» Excerpted text

# Browse Twitch website to extract streamers data

This code is used to browse twitch website in order to provide data of streamers. As the website does not provide API to get all the users data once, we first get all the streams. Then, the streams are filtered based on a tag (e.g. Iran tag). After that, the streams' usernames are applied to access the streamers links. Finally, streamers data such as number of viewers, followers, start data and so on are extracted by scraping. 

### Install  and Import libraries

In [71]:
! pip install selenium

import pandas as pd
import requests
from datetime import date
from bs4 import BeautifulSoup
from selenium import webdriver
from lxml import html
import sys


Looking in indexes: https://pypi.org/simple, https://us-python.pkg.dev/colab-wheels/public/simple/


### Getting token by sending request to Twitch OAUTH2 API

In [72]:
# Geting token by curl command
"""

» Provided records
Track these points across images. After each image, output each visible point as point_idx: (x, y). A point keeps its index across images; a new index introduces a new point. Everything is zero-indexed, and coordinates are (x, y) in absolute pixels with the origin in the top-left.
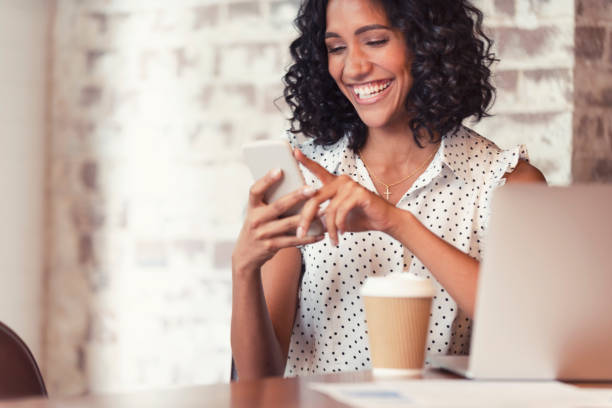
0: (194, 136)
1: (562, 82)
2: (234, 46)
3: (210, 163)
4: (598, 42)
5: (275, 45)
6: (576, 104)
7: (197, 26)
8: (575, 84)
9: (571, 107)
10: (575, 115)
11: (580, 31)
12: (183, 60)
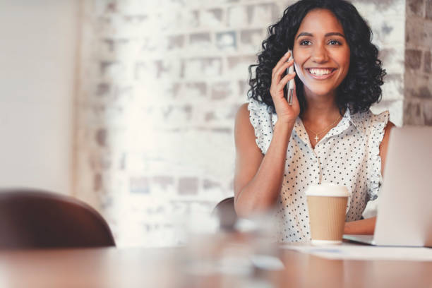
0: (167, 114)
1: (397, 82)
2: (193, 59)
3: (177, 130)
4: (418, 59)
5: (220, 59)
6: (405, 96)
7: (170, 48)
8: (405, 83)
9: (402, 97)
10: (404, 102)
11: (408, 52)
12: (161, 67)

» Work to complete
1) Output the portion of the Twitch scraping text starting at "# Browse Twitch" and ending at "extracted by scraping.", copied verbatim.
2) Carry the Twitch scraping text forward from its last line.

» Written responses
1)
# Browse Twitch website to extract streamers data

This code is used to browse twitch website in order to provide data of streamers. As the website does not provide API to get all the users data once, we first get all the streams. Then, the streams are filtered based on a tag (e.g. Iran tag). After that, the streams' usernames are applied to access the streamers links. Finally, streamers data such as number of viewers, followers, start data and so on are extracted by scraping.

2)
! curl -X POST 'https://id.twitch.tv/oauth2/token' \
-H 'Content-Type: application/x-www-form-urlencoded' \
-d 'client_id=<client_id>&client_secret=<client_secret>&grant_type=client_credentials'
"""

# Geting token by python
url = 'https://id.twitch.tv/oauth2/token'
client_id = ''
client_secret = ''
param = {'client_id' : client_id ,'client_secret': client_secret,'grant_type':'client_credentials'}
header = {'content-type' : 'application/x-www-form-urlencoded'}

r = requests.post(url,headers=header,params=param)
d = r.json() 
token = d['access_token']

### Geting Streams data by sending request to Twitch streams API and storing results in dataframe

In [73]:
first = '100' #Maximum number of objects to return
after = ''    #Cursor for forward pagination
language = '' #Stream language= persian:'&language=fa'   all:''
pages = 100000    #Number of pages
data = pd.DataFrame()
for page in range(pages):   #The loop for accessing next pages of the results
    url = 'https://api.twitch.tv/helix/streams?first='+first+'&after='+after+language
    header = {'Client-Id' : client_id, 'Authorization' : 'Bearer '+token}
    r = requests.get(url,headers=header)
    d = r.json()
    data = data.append(pd.DataFrame(d['data']))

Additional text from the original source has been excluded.